Reproduce word for word the part of the chemistry forum thread that opens with "Ah thanks so" and closes with "of each other)".

* **Passage**:
###

Original post by hannah1994

If a polymer is stronger, does it have a higher or lower Tg??
Please can someone explain this too!!

Higher, because the chains are closer together so form stronger intermolecular bonds

Reply 194

Tikara

Original post by Dude Ranch

Ah thanks so much its so simple now!

glad someone else answered :P Just finished working through the question

iv) is your stock enantiomer question - if it was monodentate then it wouldn't have this but due to the bidentate nature if you mirror the image it's nonsuperimposable (not the same when put on top of each other)

###

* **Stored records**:
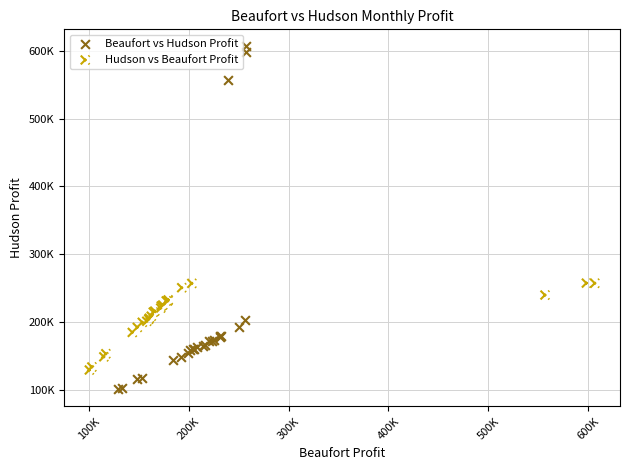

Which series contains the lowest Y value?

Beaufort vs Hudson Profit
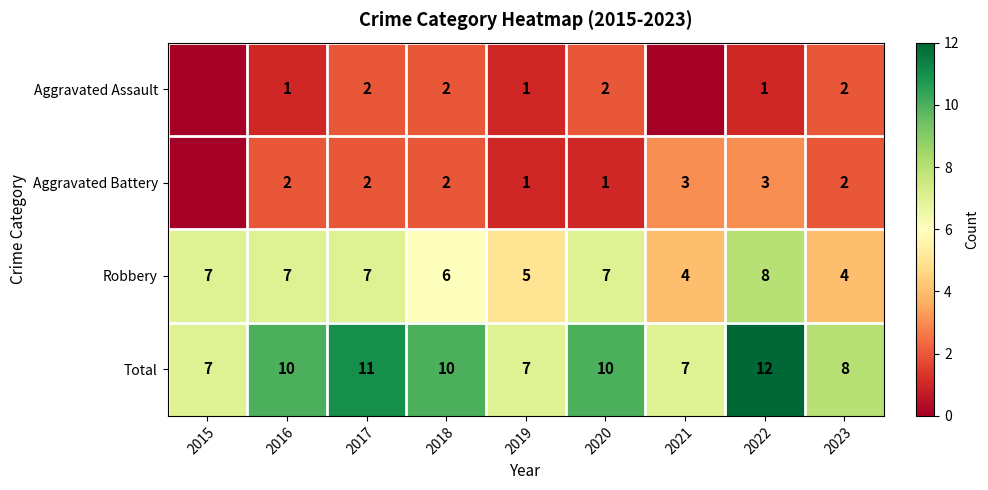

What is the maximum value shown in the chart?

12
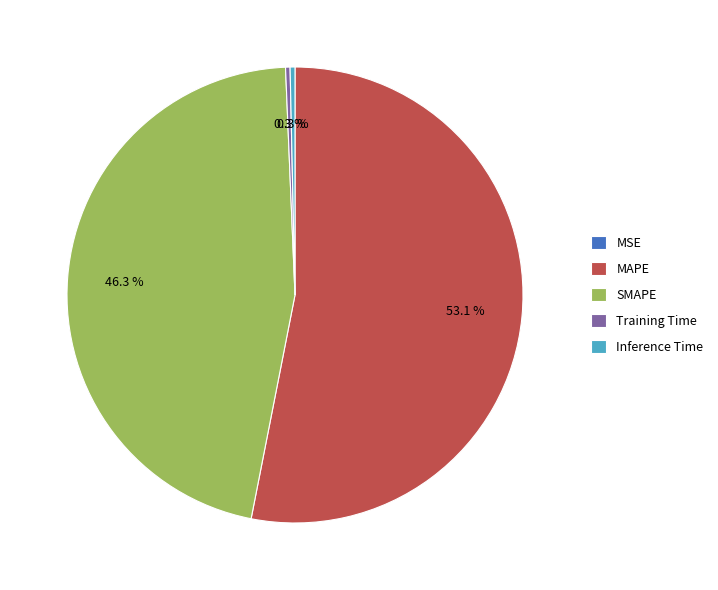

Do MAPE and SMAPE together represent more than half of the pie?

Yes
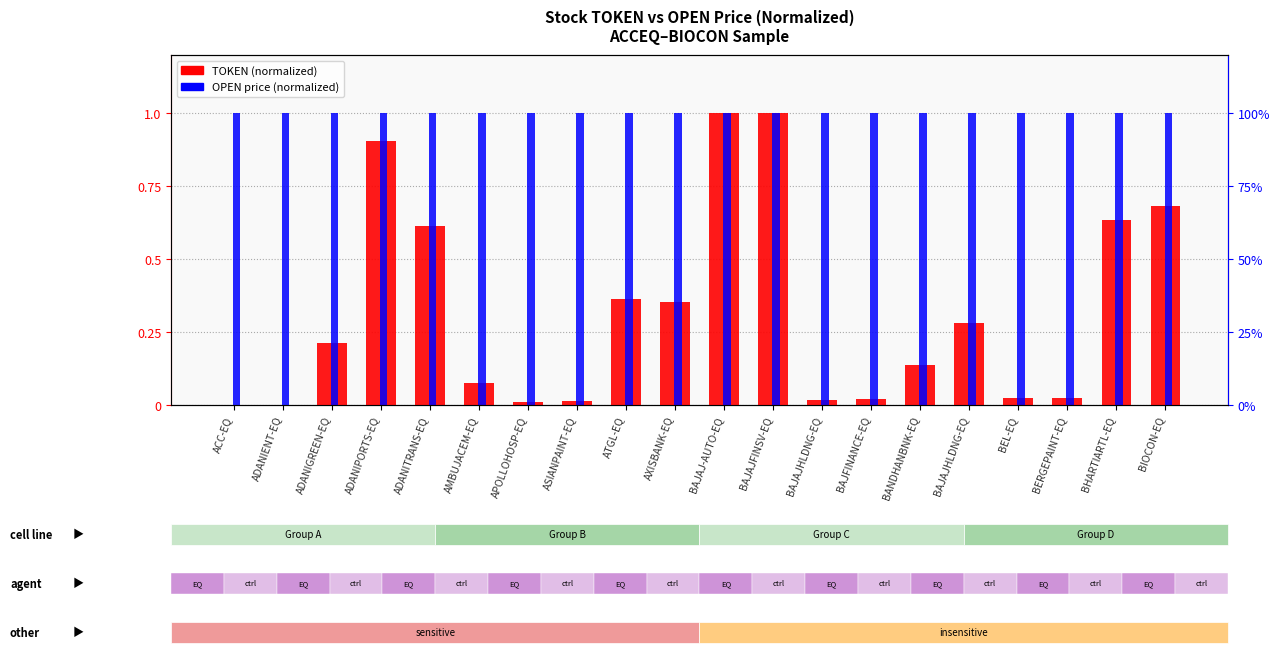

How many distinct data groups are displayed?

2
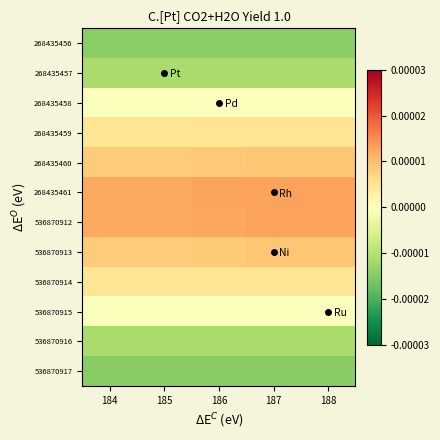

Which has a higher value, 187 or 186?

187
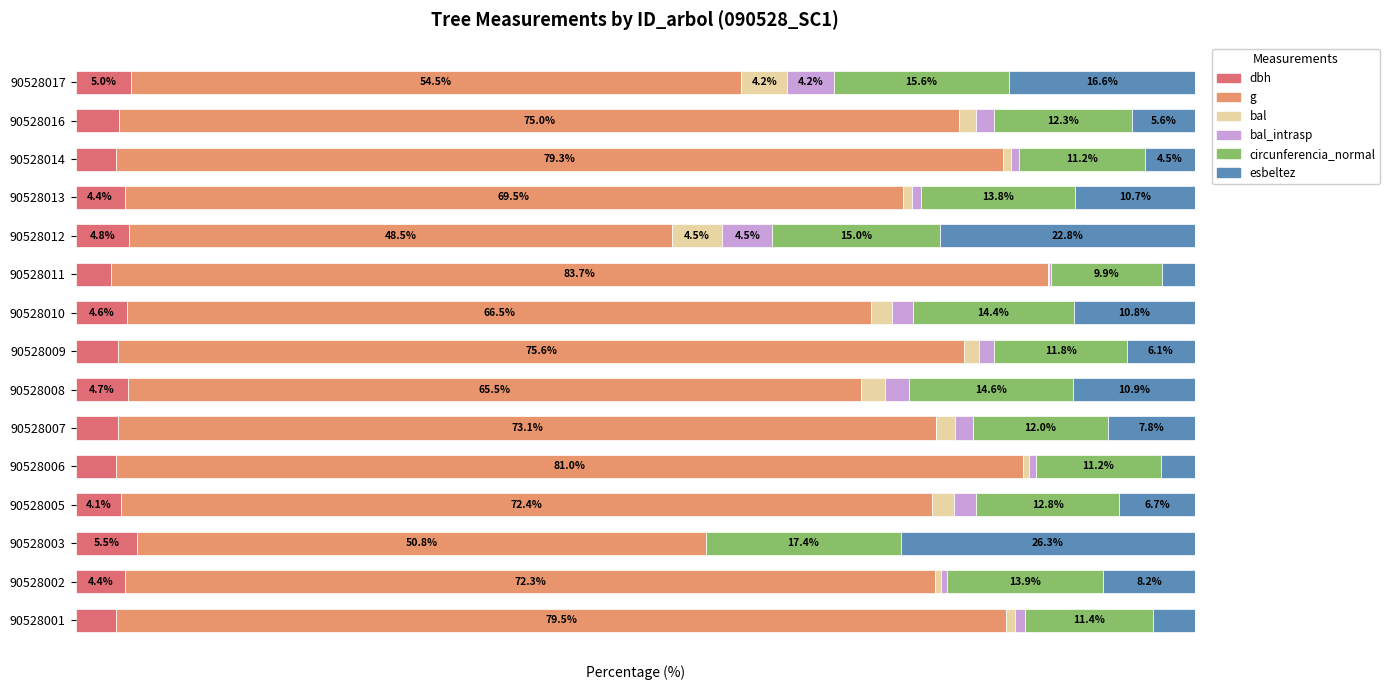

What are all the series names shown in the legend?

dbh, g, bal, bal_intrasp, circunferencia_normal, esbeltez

###

* **Completed exercise**:
Ah thanks so much its so simple now!

glad someone else answered :P Just finished working through the question

iv) is your stock enantiomer question - if it was monodentate then it wouldn't have this but due to the bidentate nature if you mirror the image it's nonsuperimposable (not the same when put on top of each other)